11 November 2011


By Rtd. Lt. Binneh S. Minteh

Who Are Responsible For The Summary Executions of Officers & Men of The Gambian Armed Forces? PART I

The events of November 11th 1994 marked the beginning of a gloomy era in the annals of Gambian history. But what does that break mean? In a conventional approach to international affairs, war took place among nations. But on the sad day of November 11th 1994, very poor, uneducated and half baked high school graduates challenged surprised and summarily executed gallant sons of The Gambia. Their execution showed an awful form of violence and to assess that faithful day’s state of affairs, several questions are necessary. Who carried out the executions?  What justifies the summary execution of those gallant sons?
Of all the potential manifestations of innocence on the part of the AFPRC military junta that carried out the summary executions, a review of the standard bodies of evidence appealed in supporting the fact that members of the Armed Forces Patriotic Revolutionary Council ordered the summary executions of the officers and men of the Gambian armed forces on the sad day of November 11th 1994.  For the presentation before any legal institution, these evidences can be divided into four interrelated sets of arguments for any legal proceedings. They could be presented as follows: the presence of council members at Yundum Army Barracks; their assembling of soldiers, the threatening by Edward Singhateh and his firing of a shot; the arresting of Lieutenant Bassiru Barrow and others, the attack on Fajara Barracks in the wee hours of the night where Lieutenant Abdoulie Dot Faal and others were executed and finally the executions at either the Nyambai forest and the Yundum Barracks or both. These are the principal ways in which the military junta fully participated in the summary executions and torture of innocent Gambian citizens.

As a victim who survived the ordeal of November 11th 1994, the new global order warrants my exposition of all such atrocities for the consumption of transnational civil society. It is not out of revenge, jealousy or contempt but a simple notion of truth and reconciliation. Societies, communities and people go through transformations in different ways and history has always taught us that most transformations could be rough and long. In the process, it is therefore important for public officials to be held accountable and take full responsibility for their actions. Events of November 11th 1994 must also be fully accounted for.

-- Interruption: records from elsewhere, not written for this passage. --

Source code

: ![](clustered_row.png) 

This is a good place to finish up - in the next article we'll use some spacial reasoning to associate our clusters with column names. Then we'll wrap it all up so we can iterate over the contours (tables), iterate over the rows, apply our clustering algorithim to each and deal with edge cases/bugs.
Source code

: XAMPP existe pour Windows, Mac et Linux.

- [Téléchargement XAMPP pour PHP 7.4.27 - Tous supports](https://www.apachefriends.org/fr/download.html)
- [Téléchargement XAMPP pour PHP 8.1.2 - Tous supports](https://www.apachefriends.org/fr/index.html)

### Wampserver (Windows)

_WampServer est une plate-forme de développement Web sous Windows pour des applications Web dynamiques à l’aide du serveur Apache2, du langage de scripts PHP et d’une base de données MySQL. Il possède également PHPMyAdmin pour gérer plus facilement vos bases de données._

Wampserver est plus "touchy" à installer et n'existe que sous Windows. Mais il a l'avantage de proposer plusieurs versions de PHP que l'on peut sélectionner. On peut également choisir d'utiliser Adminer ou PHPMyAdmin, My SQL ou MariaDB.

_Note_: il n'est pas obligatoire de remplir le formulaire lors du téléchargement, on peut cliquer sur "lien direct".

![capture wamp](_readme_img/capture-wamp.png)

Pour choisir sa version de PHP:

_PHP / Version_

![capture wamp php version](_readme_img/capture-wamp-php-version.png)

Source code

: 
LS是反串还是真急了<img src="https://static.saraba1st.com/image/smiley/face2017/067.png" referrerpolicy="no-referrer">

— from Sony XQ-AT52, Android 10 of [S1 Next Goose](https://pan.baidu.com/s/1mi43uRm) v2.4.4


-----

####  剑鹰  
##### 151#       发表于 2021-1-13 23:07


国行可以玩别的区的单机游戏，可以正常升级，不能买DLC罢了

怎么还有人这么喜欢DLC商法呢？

No one can therefore deny the fact that the likes of President Yaya Jammeh, SOS Edward Singhateh, SOS Yankuba Touray, former vice chairman Sana Sabally, SOS Babucarr Jatta, owe an explanation to not only the Gambia and her people, but to the civilized international community. They must understand that the authority of states are declining and “their command over outcome is not what it used to be” (Susan Strange, 1). The issue of human rights has robustly transformed the international community and international human rights laws are rapidly gaining ground. Immunity should not be the umbrella to hide under as the question of immunity has become a heated debate in the international arena. It is also becoming a norm of the 21st century for heads of governments and senior government officials be stripped of immunity for war crimes and crimes against humanity.

In remembering November 11th 1994 I urge all Gambians and friends of the Gambia to pay a one minute silence in prayer for the following gallant sons who were cold bloodedly murdered by the regime of President Yaya Jammeh.

1.        Lieutenant Bassiru Barrow
2.      Lieutenant Abdoulie Dot Faal
3.      Lieutenant Gibril Seye
4.      Second Lieutenant Bakary Manneh
5.      Second Lieutenant Buba Jammeh
6.      Second Lieutenant Momodou Lamin Darboe.
7.      Officer-Cadet Sillah.
8.      Warrant- Officer Nyang.
9.      Cpl Bassiru Camara and many others rank and files.
May their souls rest in perfect and eternal peace.

To the families of the above victims and to all peace loving Gambians, let us keep hope alive and continue praying for our lost loved ones. Events in this 21st century should be a lesson to all that tyrants and dictators can no longer escape the radar of transnational justice. In conclusion, it is my contention that the five ruling members of the Armed Forces Provisional Ruling Council (Retired Colonel Yaya Jammeh, Retired captain Sana Sabally, Retired Captain Edward Singhateh, Retired Captain Yankuba Ouray, Deceased Retired Captain Sadibou Hydara) are fully responsible for the summary executions of November 11th 1994.